Задание A
Перепечатай строки записей без изменений, начиная с самой первой строки и заканчивая строкой, где есть "آنها اعدامهای های". Обе границы включаются.

Литературно-исторический материал к разделу "Россия в XIX веке"

Разделы: История и обществознание


Диалоги составлены на основе романа Дмитрия Мережковского «Александр Первый».

Элементы драматизации позволяют школьникам проникнуться духом исторической эпохи, настроениями первых революционеров, помогают формировать политическую культуру, чувство патриотизма, умение ощутить связь поколений и эпох.

Материал может быть использован на уроке «Движение декабристов», повторительно-обобщающем уроке по истории XIX века, на интегрированном уроке по истории, литературе, обществознанию, во внеклассной работе при проведении тематических вечеров, уроков-праздников.

Никита Муравьёв. Да, балуешь ты нас, Наталья Михайловна. Ваши «русские завтраки» по воскресным дням – есть истинная любовь к отечественному, а не западному. Что не возьми: хоть убранство стола, скатерть камчатная, ложки деревянные, блюда разные; так же как и кушанья и напитки русские – водка, квас, ржаной хлеб, кислая капуста – всё знамение российской вольницы.

Наталья Рылеева. Мы должны избегать чужестранного, дабы ни малейшее пристрастие к чужому не потемняло святого чувства любви к отчизне: «не римский Брут, а Вадим Новгородский да будет образцом гражданской доблести» – говаривает мой супруг Кондратий Фёдорович. Ну, да ладно. Не буду вам мешать. Беседуйте, угощайтесь, да не курите так много, а мы с сестрой Глашенькой пойдём прогуляться… Не шумите чересчур, боюсь я за вас.

Кондратий Рылеев. Быть или не быть России, вот о чём дело идёт.

Никита Муравьёв. Россия, какова сейчас, должна сгинуть вся!

Сергей Трубецкой. Ах, как всё гадко у нас, житья скоро не будет! Давно девиз всякого русского есть: «чем хуже, тем лучше!»

Задание B
Повтори слово в слово кусок текста, начиная с "Диалоги составлены на" и заканчивая "тематических вечеров, уроков-праздников.".

Предоставленные записи

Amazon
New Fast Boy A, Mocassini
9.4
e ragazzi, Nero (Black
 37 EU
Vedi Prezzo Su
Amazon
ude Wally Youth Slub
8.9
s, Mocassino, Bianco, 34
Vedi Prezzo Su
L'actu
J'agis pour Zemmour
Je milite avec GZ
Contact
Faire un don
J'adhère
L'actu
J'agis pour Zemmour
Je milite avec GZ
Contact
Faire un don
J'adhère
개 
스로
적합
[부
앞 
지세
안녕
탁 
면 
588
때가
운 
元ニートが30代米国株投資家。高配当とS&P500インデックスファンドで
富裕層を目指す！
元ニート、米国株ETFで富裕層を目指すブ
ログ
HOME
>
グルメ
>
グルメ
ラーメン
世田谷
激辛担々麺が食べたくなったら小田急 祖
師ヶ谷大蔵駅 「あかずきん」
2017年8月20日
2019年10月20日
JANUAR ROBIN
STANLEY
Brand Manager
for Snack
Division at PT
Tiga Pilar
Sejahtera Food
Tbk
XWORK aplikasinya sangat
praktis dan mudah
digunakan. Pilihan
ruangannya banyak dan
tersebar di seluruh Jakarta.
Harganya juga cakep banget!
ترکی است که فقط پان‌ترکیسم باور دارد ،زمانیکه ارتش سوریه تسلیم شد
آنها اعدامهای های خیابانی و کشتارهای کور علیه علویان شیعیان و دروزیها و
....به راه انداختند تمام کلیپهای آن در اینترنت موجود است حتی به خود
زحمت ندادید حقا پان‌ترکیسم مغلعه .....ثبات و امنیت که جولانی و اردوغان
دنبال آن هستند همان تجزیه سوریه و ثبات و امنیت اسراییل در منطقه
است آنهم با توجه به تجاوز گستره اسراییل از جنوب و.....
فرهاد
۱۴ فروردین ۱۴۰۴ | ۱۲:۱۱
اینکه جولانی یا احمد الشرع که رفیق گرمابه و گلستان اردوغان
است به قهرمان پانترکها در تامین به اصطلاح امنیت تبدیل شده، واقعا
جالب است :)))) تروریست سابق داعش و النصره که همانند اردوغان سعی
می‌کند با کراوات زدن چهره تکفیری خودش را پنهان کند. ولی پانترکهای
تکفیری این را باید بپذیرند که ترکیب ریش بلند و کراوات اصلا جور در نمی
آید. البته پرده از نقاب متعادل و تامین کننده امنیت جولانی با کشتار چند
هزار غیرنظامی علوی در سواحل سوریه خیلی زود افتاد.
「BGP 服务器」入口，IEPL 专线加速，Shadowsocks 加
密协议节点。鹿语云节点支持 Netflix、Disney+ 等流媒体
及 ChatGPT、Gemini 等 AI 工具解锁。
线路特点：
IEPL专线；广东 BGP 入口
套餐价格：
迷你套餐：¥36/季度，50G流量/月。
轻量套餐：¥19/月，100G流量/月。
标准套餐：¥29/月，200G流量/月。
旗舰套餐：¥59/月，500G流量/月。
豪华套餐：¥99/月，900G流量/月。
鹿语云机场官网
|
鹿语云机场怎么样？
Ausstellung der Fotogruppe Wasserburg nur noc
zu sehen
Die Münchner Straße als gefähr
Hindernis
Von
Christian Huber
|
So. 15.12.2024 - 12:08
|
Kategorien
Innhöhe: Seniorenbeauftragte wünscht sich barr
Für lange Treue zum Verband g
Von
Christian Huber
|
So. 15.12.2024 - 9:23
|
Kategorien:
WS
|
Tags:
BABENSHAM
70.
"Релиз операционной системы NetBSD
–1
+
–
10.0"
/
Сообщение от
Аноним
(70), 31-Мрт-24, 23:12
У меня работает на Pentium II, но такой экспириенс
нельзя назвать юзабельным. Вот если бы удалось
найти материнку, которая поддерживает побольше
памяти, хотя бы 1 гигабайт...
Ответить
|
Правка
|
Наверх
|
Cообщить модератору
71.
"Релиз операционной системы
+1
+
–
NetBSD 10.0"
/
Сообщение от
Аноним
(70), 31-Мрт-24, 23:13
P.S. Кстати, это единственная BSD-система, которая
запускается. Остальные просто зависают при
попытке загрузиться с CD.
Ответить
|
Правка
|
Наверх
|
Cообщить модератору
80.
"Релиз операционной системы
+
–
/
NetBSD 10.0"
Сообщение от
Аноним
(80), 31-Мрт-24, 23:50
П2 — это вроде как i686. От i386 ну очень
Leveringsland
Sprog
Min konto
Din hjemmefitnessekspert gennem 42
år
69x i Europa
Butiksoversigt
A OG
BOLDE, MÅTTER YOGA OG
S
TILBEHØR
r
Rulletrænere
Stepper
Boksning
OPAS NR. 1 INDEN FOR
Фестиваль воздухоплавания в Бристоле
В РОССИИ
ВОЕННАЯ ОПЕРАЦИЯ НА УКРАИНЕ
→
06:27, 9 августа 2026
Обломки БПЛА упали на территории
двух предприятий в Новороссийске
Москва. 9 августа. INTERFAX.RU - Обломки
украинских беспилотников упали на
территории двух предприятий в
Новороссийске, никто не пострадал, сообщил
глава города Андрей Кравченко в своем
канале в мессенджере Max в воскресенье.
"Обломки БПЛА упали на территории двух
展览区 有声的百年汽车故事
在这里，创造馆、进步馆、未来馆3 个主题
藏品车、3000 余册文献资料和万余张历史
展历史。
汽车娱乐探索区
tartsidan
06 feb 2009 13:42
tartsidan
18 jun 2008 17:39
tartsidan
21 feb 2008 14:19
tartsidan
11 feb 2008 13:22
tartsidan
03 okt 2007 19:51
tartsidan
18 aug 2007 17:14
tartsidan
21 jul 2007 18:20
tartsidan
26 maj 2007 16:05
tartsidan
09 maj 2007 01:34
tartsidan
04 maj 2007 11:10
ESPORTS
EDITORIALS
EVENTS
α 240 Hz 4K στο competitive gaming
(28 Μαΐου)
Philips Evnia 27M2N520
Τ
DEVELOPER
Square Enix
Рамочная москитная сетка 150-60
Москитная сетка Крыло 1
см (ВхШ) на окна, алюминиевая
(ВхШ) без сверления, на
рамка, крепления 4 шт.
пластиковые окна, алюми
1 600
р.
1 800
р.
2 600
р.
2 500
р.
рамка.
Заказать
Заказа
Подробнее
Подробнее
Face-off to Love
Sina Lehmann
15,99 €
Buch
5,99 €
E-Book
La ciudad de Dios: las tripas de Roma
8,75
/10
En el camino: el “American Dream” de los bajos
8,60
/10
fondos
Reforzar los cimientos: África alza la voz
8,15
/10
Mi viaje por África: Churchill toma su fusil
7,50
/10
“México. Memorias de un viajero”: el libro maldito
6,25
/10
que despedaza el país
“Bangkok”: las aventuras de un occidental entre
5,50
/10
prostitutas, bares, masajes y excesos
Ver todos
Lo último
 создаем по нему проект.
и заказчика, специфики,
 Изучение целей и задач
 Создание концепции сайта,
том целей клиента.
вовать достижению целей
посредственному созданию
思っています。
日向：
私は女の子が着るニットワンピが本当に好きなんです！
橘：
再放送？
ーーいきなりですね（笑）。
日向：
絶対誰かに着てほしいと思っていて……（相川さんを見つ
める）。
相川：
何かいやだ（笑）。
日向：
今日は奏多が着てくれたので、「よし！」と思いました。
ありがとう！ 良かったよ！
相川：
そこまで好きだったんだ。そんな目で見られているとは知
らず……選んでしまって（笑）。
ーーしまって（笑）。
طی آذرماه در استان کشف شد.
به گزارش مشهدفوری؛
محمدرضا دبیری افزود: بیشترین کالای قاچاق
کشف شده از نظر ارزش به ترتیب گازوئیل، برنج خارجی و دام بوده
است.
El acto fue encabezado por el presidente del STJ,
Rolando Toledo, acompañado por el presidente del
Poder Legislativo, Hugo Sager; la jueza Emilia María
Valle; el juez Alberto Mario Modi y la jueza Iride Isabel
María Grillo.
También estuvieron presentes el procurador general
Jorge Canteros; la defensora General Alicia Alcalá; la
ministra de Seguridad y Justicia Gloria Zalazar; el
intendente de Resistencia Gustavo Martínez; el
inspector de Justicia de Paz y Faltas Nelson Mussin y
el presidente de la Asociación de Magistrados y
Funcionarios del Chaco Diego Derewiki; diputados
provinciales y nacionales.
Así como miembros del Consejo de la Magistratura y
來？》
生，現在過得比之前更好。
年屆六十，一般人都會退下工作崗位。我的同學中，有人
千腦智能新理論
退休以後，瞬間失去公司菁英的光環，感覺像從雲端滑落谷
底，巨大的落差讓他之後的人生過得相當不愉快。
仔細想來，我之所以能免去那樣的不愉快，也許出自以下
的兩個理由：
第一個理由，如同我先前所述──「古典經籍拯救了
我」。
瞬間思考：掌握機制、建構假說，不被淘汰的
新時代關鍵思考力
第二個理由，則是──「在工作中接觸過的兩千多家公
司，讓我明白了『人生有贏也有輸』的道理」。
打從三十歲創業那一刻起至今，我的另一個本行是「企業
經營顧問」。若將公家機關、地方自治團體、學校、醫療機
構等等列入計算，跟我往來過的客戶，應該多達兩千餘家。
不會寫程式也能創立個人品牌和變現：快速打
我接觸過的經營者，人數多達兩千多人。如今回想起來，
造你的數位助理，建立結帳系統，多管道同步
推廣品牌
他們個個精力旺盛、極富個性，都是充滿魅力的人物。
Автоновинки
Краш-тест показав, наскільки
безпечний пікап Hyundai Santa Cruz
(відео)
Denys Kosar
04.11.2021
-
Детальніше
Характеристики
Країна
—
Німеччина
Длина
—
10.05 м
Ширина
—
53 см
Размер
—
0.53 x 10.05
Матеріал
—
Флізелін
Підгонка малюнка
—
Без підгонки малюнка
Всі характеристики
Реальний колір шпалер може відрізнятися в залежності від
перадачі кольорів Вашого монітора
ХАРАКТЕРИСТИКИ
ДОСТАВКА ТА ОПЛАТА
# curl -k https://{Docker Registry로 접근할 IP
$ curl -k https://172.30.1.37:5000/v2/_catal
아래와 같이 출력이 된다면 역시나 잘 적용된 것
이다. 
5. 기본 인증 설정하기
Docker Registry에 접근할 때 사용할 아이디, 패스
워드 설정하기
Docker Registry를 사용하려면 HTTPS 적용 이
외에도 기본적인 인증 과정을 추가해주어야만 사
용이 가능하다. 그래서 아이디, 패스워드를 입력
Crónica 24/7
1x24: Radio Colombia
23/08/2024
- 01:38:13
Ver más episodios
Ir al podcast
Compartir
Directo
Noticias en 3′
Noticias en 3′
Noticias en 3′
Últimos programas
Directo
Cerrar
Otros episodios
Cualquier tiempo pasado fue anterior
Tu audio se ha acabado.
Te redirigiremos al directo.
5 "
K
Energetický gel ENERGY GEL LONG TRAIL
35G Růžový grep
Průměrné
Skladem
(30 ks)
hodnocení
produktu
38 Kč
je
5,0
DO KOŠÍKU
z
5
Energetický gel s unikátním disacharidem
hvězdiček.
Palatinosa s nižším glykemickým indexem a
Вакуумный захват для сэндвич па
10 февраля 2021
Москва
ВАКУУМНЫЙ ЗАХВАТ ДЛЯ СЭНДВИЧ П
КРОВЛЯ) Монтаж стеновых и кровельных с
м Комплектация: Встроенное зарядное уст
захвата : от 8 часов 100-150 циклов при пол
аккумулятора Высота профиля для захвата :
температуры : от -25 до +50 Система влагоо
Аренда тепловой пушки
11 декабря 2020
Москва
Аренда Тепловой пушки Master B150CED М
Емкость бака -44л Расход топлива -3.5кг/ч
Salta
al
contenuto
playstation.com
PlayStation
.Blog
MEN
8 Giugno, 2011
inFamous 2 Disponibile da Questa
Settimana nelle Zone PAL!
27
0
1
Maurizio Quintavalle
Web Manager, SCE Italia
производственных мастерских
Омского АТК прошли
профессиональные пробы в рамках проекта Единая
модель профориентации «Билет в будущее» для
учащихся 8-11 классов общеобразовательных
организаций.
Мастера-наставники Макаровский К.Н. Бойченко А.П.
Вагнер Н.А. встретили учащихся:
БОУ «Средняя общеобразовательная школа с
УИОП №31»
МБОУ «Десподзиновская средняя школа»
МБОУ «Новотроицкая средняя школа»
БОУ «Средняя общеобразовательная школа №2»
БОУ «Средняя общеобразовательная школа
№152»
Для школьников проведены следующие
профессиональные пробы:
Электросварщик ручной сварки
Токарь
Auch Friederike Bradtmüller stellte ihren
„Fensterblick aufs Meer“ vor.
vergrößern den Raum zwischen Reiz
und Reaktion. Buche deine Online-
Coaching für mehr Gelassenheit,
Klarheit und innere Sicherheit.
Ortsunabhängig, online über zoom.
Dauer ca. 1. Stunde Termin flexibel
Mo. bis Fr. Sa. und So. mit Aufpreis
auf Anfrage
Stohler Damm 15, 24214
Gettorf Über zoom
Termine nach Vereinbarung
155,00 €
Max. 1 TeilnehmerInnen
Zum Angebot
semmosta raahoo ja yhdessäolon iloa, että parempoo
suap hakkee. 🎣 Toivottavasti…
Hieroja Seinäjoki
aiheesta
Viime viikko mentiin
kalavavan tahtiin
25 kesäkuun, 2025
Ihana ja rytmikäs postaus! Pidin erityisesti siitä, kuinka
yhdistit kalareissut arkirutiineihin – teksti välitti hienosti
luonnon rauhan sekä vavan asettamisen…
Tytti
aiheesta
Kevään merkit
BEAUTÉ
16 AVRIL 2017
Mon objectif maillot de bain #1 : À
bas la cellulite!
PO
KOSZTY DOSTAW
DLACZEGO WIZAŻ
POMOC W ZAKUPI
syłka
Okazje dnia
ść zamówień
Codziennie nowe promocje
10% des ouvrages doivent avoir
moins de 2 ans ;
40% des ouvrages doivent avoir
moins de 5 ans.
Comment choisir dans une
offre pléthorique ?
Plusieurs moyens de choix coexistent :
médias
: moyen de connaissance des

Ожидаемый ответ A
Amazon
New Fast Boy A, Mocassini
9.4
e ragazzi, Nero (Black
 37 EU
Vedi Prezzo Su
Amazon
ude Wally Youth Slub
8.9
s, Mocassino, Bianco, 34
Vedi Prezzo Su
L'actu
J'agis pour Zemmour
Je milite avec GZ
Contact
Faire un don
J'adhère
L'actu
J'agis pour Zemmour
Je milite avec GZ
Contact
Faire un don
J'adhère
개 
스로
적합
[부
앞 
지세
안녕
탁 
면 
588
때가
운 
元ニートが30代米国株投資家。高配当とS&P500インデックスファンドで
富裕層を目指す！
元ニート、米国株ETFで富裕層を目指すブ
ログ
HOME
>
グルメ
>
グルメ
ラーメン
世田谷
激辛担々麺が食べたくなったら小田急 祖
師ヶ谷大蔵駅 「あかずきん」
2017年8月20日
2019年10月20日
JANUAR ROBIN
STANLEY
Brand Manager
for Snack
Division at PT
Tiga Pilar
Sejahtera Food
Tbk
XWORK aplikasinya sangat
praktis dan mudah
digunakan. Pilihan
ruangannya banyak dan
tersebar di seluruh Jakarta.
Harganya juga cakep banget!
ترکی است که فقط پان‌ترکیسم باور دارد ،زمانیکه ارتش سوریه تسلیم شد
آنها اعدامهای های خیابانی و کشتارهای کور علیه علویان شیعیان و دروزیها و

Ожидаемый ответ B
Диалоги составлены на основе романа Дмитрия Мережковского «Александр Первый».

Элементы драматизации позволяют школьникам проникнуться духом исторической эпохи, настроениями первых революционеров, помогают формировать политическую культуру, чувство патриотизма, умение ощутить связь поколений и эпох.

Материал может быть использован на уроке «Движение декабристов», повторительно-обобщающем уроке по истории XIX века, на интегрированном уроке по истории, литературе, обществознанию, во внеклассной работе при проведении тематических вечеров, уроков-праздников.